Friday, January 13, 2006

No Restraint - Experimental Coffee


Found a really good coffee bar in North Sydney recently (thanks Chris!) and that prompted Chris and I to embark on a little experiment I've been meaning to do for awhile. I read somewhere about "cafe ristretto" which is supposed to be a short pull from the espresso machine, but in actual fact usually just gets you funny looks before your espresso in most cafes. Then a new cafe opened downstairs in my building that has on its price list "espresso", "doppio" and doubles of either. So having discovered this other coffee bar where the barista actually seemed to have a clue, we each ordered one of each (espresso, doppio, and ristretto) and then chatted with the dude while we tasted them next to each other.

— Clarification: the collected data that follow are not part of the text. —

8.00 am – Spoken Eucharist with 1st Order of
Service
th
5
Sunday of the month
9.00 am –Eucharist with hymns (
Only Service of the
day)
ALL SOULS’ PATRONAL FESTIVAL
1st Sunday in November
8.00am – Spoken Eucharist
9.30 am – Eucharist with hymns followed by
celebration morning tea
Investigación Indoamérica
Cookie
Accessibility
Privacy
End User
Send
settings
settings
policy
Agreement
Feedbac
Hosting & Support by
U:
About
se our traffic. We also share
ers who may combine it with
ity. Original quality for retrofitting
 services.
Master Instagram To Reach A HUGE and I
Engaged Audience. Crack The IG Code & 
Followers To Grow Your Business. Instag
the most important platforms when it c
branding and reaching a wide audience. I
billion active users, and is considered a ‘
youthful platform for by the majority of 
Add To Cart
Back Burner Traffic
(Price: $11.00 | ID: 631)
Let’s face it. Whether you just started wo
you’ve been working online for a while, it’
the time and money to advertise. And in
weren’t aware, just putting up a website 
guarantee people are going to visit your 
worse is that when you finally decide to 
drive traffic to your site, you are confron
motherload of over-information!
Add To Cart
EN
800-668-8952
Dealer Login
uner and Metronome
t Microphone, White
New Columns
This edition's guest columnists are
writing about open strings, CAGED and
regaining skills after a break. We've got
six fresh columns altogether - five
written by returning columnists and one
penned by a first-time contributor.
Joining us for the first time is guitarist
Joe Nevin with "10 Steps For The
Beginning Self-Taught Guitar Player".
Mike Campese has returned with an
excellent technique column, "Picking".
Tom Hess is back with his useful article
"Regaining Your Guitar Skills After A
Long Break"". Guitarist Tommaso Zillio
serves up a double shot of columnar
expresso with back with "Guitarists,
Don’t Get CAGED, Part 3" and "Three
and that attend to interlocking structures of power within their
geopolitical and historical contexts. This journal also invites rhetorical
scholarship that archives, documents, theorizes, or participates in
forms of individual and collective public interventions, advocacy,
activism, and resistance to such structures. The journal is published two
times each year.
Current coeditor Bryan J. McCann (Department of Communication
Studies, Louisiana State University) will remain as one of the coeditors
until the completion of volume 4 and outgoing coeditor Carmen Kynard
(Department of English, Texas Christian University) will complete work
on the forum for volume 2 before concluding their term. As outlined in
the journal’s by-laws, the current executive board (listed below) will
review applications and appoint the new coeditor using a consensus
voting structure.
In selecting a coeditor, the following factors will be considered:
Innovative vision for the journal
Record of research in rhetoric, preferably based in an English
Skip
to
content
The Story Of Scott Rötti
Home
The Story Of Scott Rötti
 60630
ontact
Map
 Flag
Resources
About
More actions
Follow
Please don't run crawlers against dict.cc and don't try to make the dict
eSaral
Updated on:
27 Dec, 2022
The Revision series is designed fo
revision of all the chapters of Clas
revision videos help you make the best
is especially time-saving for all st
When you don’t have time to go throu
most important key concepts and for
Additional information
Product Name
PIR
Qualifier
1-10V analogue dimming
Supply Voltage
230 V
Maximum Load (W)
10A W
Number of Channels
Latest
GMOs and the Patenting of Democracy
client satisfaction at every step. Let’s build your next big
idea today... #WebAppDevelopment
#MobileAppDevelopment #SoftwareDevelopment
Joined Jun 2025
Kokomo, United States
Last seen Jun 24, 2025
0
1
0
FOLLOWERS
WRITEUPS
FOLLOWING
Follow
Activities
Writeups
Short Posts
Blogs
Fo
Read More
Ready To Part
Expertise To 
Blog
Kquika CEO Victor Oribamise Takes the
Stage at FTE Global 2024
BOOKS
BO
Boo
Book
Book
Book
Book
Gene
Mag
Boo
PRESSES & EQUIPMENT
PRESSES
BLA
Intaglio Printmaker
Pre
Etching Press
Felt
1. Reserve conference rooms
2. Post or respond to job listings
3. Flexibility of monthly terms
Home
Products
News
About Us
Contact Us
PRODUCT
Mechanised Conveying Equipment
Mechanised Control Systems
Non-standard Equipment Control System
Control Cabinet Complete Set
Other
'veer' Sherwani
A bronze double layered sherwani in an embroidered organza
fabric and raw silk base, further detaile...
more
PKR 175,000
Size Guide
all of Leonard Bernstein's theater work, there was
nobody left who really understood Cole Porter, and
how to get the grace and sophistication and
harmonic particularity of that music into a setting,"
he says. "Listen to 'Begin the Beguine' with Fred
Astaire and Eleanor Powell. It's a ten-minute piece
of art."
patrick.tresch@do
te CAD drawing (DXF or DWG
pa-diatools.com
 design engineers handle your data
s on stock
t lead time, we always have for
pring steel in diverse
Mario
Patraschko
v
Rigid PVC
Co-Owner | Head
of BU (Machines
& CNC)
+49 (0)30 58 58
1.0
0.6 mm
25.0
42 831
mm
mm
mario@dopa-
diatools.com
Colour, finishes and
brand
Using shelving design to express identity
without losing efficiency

Espresso is the stuff you're used to: you put a single shot of the good stuff, finely ground and well-tamped, into the single-pour fitting of the machine (with 9 bar of pressure and at 88C - I'm not making this up, and it is actually important!) and pour for 22 seconds. It is yummy, but slightly bitter.

Doppio is supposedly just another word for a double espresso: you use a double dose of coffee and the double-pour fitting - just like you were making two espressos at once - and run them into the same cup. Ideally, this should really be the same stuff but twice as much. Tasting mostly bore this out, though I think the crema comes out different when you pour them both at once. (This doesn't seem to match what the cafe downstairs does, which _may_ explain why they have doppio and double espresso on the menu. Or it may just mean they have no idea. I've never ordered a double doppio, so your guess is as good as mine.)

Ristretto is a single shot of coffee, in the single-pour fitting, but poured for half as long (so its very small.) Literally "restrained" in Italian. Supposedly this gets more of the flavourful oils that come out early in the pour and less of the bitter flavours - including the caffeine - that come out later. I can't speak for how much caffeine it has, but its definitely a richer, sweeter flavour; very nice.

Some other, less interesting, ways of making your coffee bigger:

Cafe Americano: An espresso with hot water poured in it (Bah! Stupid Americans!)
Espresso Lungo: An espresso poured for longer; supposedly somewhat bitter.
Mega-mug of Turkish coffee: don't go here unless you're ShawnMrSnerg.

(Oh, and I've just had four shots of espresso with lunch; I can see through time.)